(Dataset entries)
BEGIN

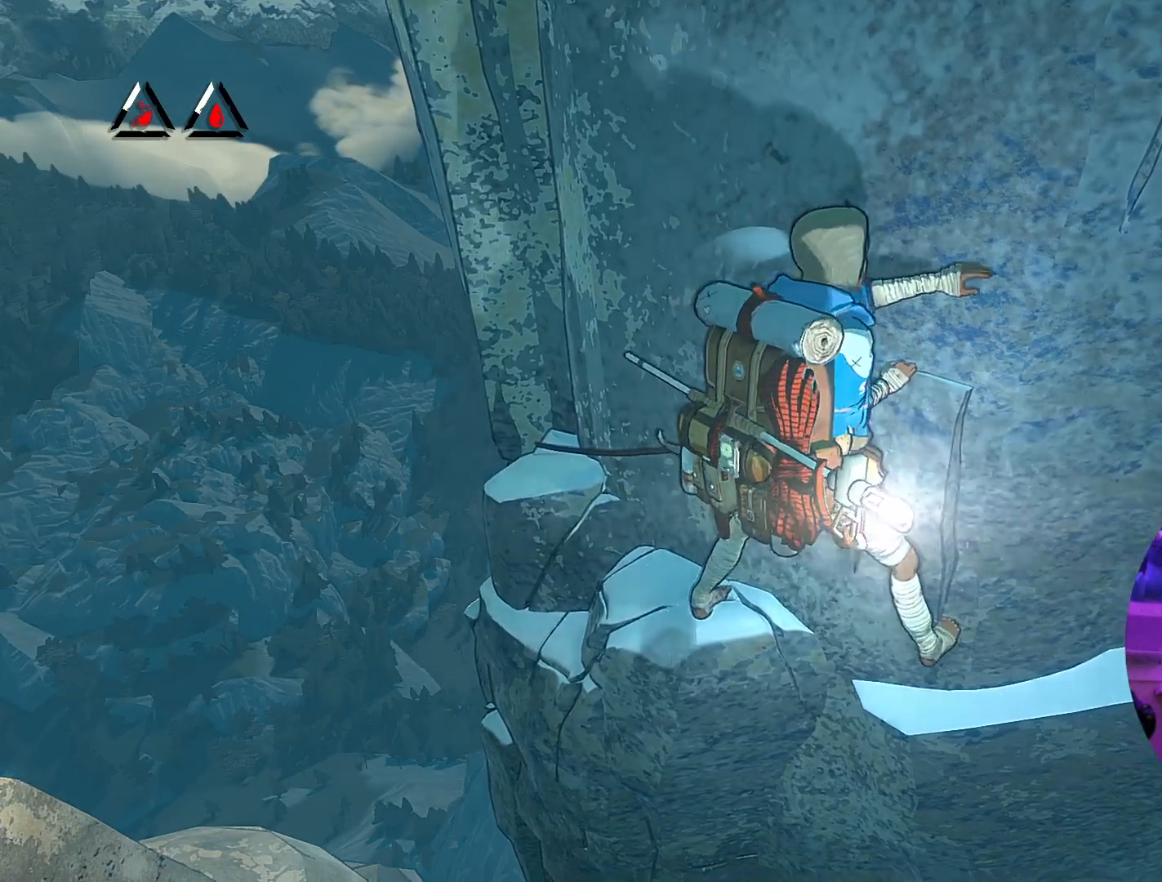
{"buttons": [], "left_stick": "center", "right_stick": "center", "events": [[133, "left_stick", "down-left"], [317, "left_stick", "center"]]}
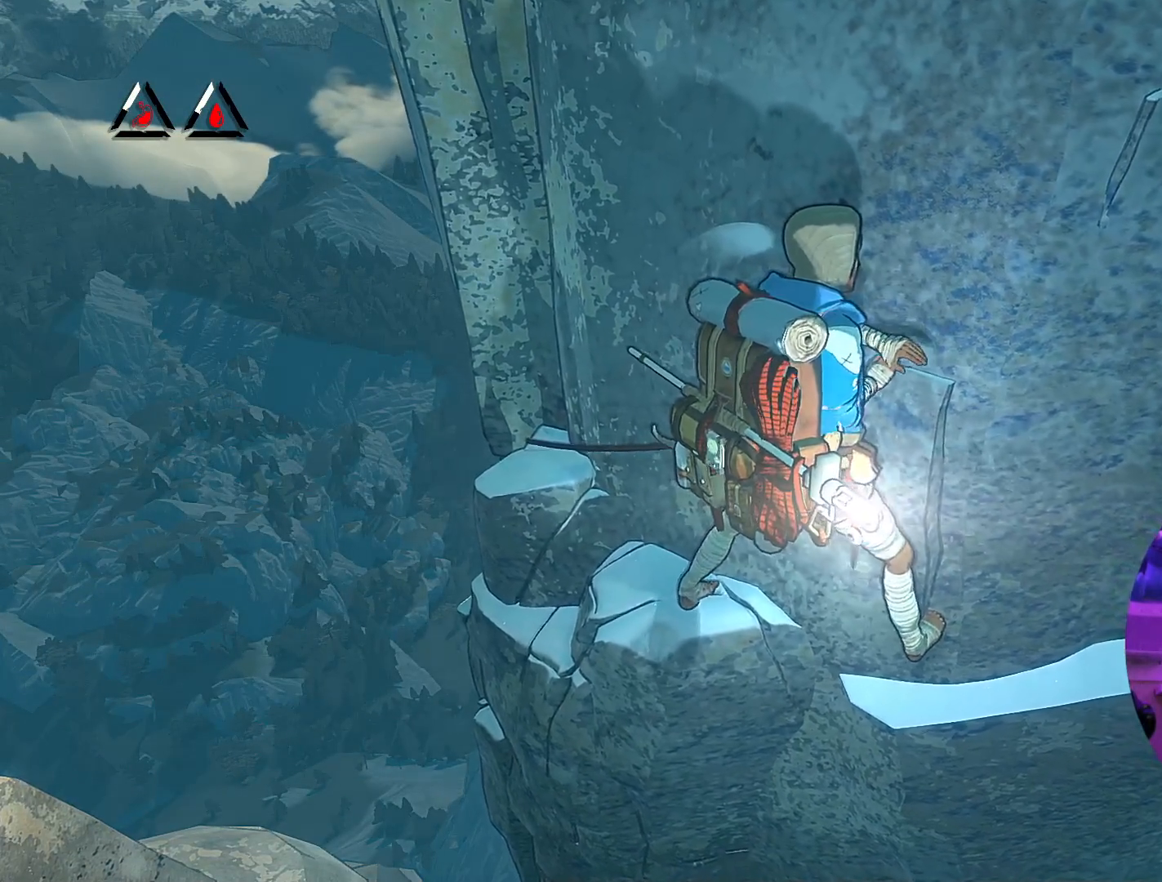
{"buttons": [], "left_stick": "center", "right_stick": "center", "events": [[17, "R1", "down"], [483, "R1", "up"]]}
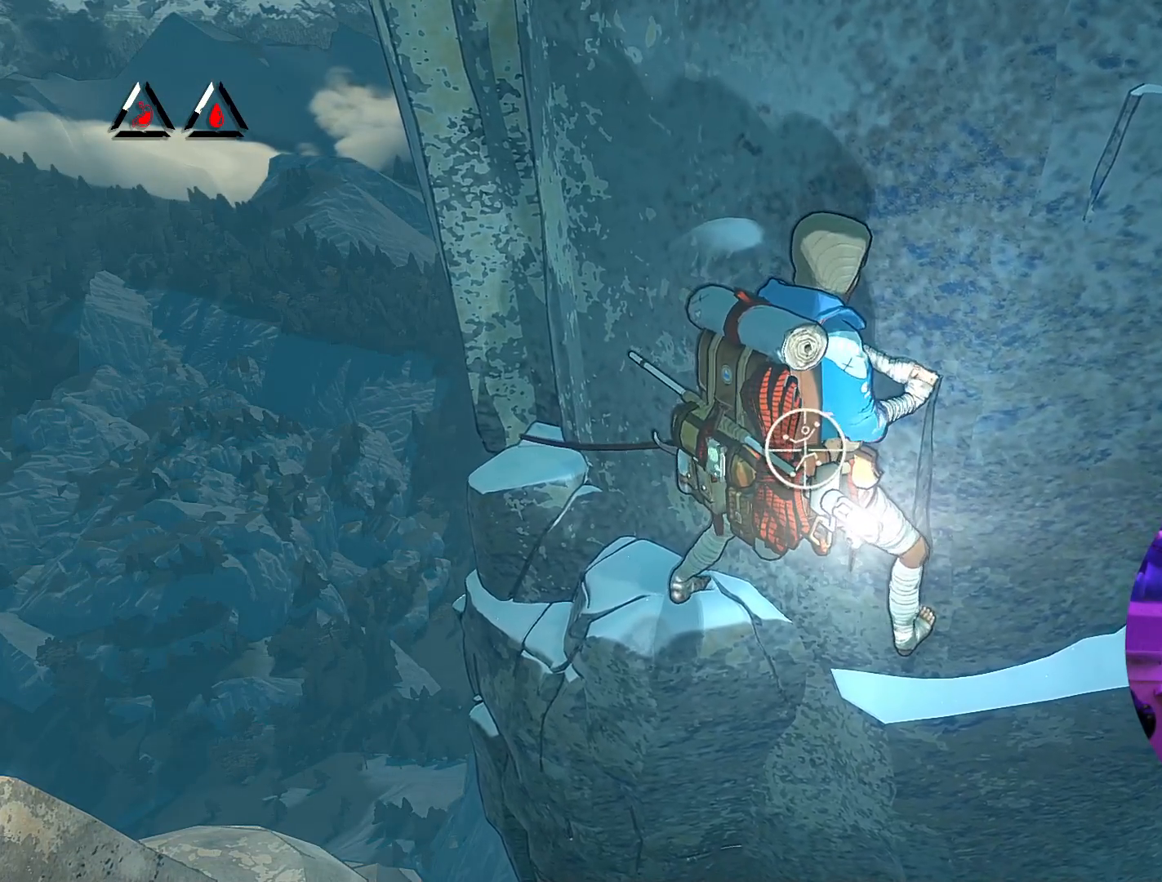
{"buttons": [], "left_stick": "center", "right_stick": "up", "events": [[317, "right_stick", "up"]]}
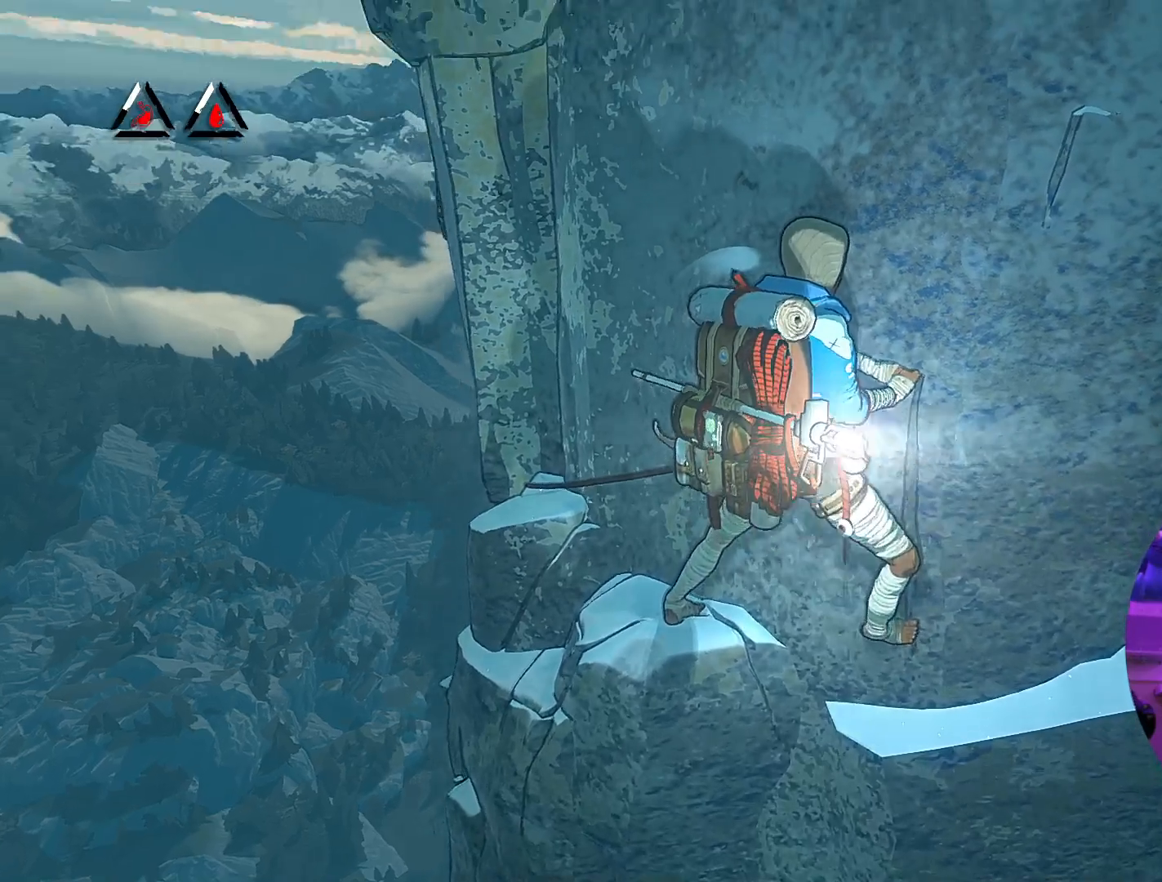
{"buttons": ["R1"], "left_stick": "up-right", "right_stick": "center", "events": [[83, "right_stick", "center"], [183, "R1", "down"], [317, "left_stick", "right"], [500, "left_stick", "up-right"]]}
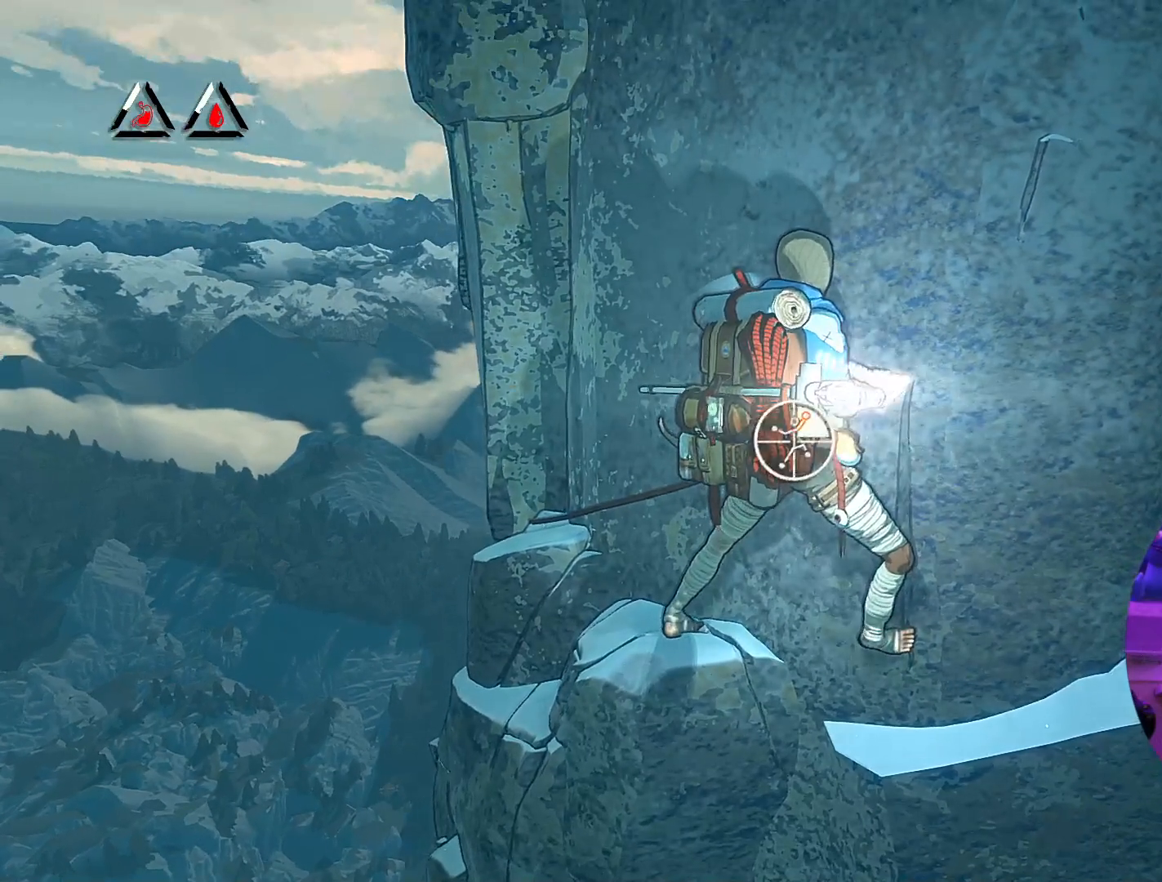
{"buttons": ["R1"], "left_stick": "up-right", "right_stick": "center", "events": []}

END

- _Exercise brief_: In the copy, include each entry exactly as written and none of the pictures.

- _Task solution_:
{"buttons": [], "left_stick": "center", "right_stick": "center", "events": [[133, "left_stick", "down-left"], [317, "left_stick", "center"]]}
{"buttons": [], "left_stick": "center", "right_stick": "center", "events": [[17, "R1", "down"], [483, "R1", "up"]]}
{"buttons": [], "left_stick": "center", "right_stick": "up", "events": [[317, "right_stick", "up"]]}
{"buttons": ["R1"], "left_stick": "up-right", "right_stick": "center", "events": [[83, "right_stick", "center"], [183, "R1", "down"], [317, "left_stick", "right"], [500, "left_stick", "up-right"]]}
{"buttons": ["R1"], "left_stick": "up-right", "right_stick": "center", "events": []}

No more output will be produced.